* [Work order 1] From the entries below, give the lines from the one holding "Question: Which point" through the end of the entries, both included, as a JSON list of strings with one string per line. Leave out blank lines and the pictures.

* [Extract]

Exported model assumes that the input should always be similar to the tracing example #1991

hadiidbouk · 2023-09-25T18:13:16Z

🐞Describing the bug

The bug isn't detected while exporting the model, no error is shown, however, when I try using the model in Swift I got this error:

Thread 17: Fatal error: 'try!' expression unexpectedly raised an error: Error Domain=com.apple.CoreML Code=0 "MultiArray shape (1 x 27200) does not match the shape (1 x 16000) specified in the model description" UserInfo={NSLocalizedDescription=MultiArray shape (1 x 27200) does not match the shape (1 x 16000) specified in the model description}

On this line:

let output = try! self.inferenceModule.prediction(input: input)

There is a problem in exporting somehow that makes the tracing not work as expected, it keeps assuming that my input is always the same as the one passed to the trace function.

The first thing to think of here is that the tracing is failing, but that's not the case because I am able to export the model using Pytorch lighting and use it with the LibTorch C++ library without any problem.

Stack Trace

When both 'convert_to' and 'minimum_deployment_target' not specified, 'convert_to' is set to "mlprogram" and 'minimum_deployment_targer' is set to ct.target.iOS15 (which is same as ct.target.macOS12). Note: the model will not run on systems older than iOS15/macOS12/watchOS8/tvOS15. In order to make your model run on older system, please set the 'minimum_deployment_target' to iOS14/iOS13. Details please see the link: https://coremltools.readme.io/docs/unified-conversion-api#target-conversion-formats
Support for converting Torch Script Models is experimental. If possible you should use a traced model for conversion.
Tuple detected at graph output. This will be flattened in the converted model.
Converting PyTorch Frontend ==> MIL Ops:   0%|                                                                                                      | 0/486 [00:00<?, ? ops/s]Saving value type of int64 into a builtin type of int32, might lose precision!

* [Data shown]
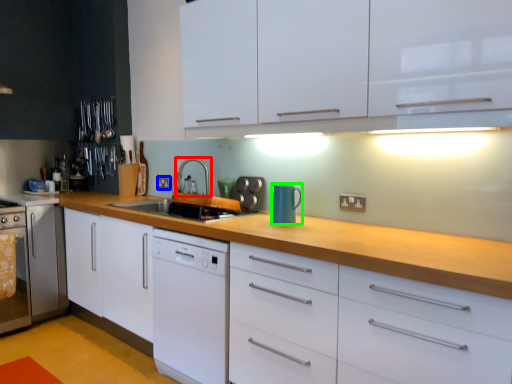
Question: Which object is positioned closest to tap (highlighted by a red box)? Select from electric outlet (highlighted by a blue box) and kitchen appliance (highlighted by a green box).

Choices:
 (A) electric outlet
 (B) kitchen appliance

Answer: (A)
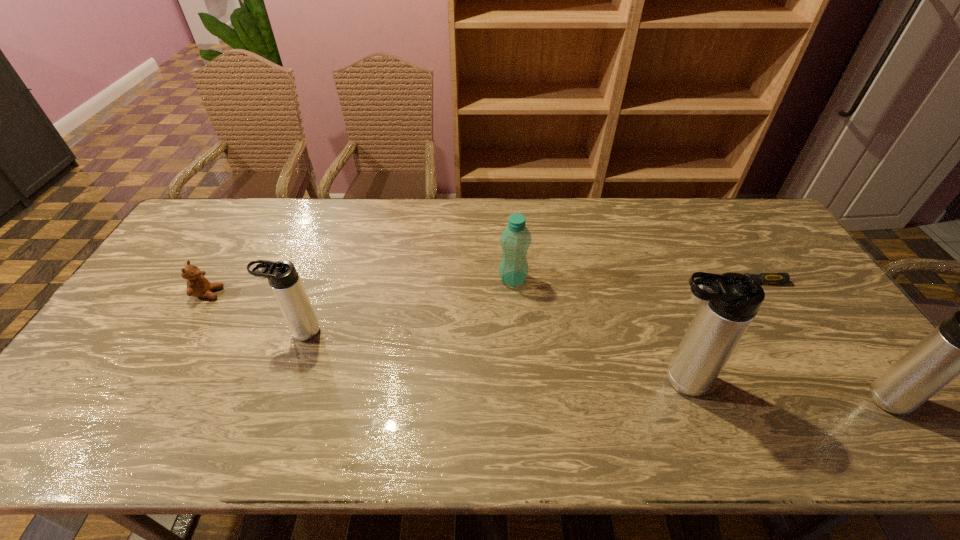
Locate which thermos bottle ranks second in proximity to the fifth shortest object. Please provide its 2D coordinates. Your answer should be formatted as a tuple, i.e. [(x, y)], where the tuple contains the x and y coordinates of a point satisfying the conditions above.

[(283, 278)]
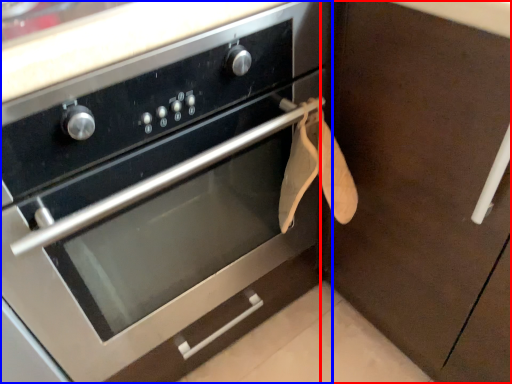
Question: Among these objects, which one is farthest to the camera, cabinetry (highlighted by a red box) or oven (highlighted by a blue box)?

Choices:
 (A) cabinetry
 (B) oven

Answer: (A)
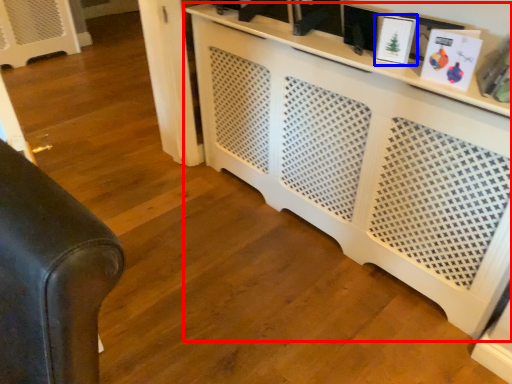
Question: Which point is closer to the camera, entertainment center (highlighted by a red box) or picture frame (highlighted by a blue box)?

Choices:
 (A) entertainment center
 (B) picture frame

Answer: (A)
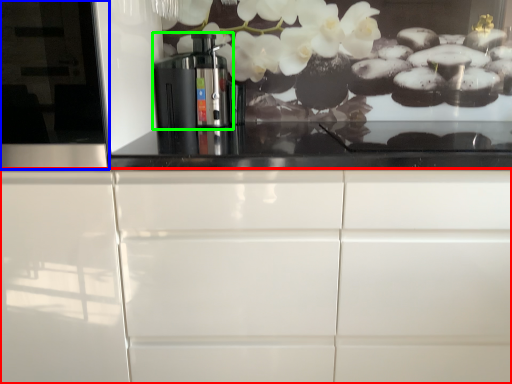
Question: Which is farther away from cabinetry (highlighted by a red box)? glass door (highlighted by a blue box) or home appliance (highlighted by a green box)?

Choices:
 (A) glass door
 (B) home appliance

Answer: (B)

* [Work order 2] Retype the bug report word for word between "let output = try!" and "the trace function.", inclusive.

* [Written answer 1]
[
  "Question: Which point is closer to the camera, entertainment center (highlighted by a red box) or picture frame (highlighted by a blue box)?",
  "Choices:",
  " (A) entertainment center",
  " (B) picture frame",
  "Answer: (A)",
  "Question: Which is farther away from cabinetry (highlighted by a red box)? glass door (highlighted by a blue box) or home appliance (highlighted by a green box)?",
  "Choices:",
  " (A) glass door",
  " (B) home appliance",
  "Answer: (B)"
]

* [Written answer 2]
let output = try! self.inferenceModule.prediction(input: input)

There is a problem in exporting somehow that makes the tracing not work as expected, it keeps assuming that my input is always the same as the one passed to the trace function.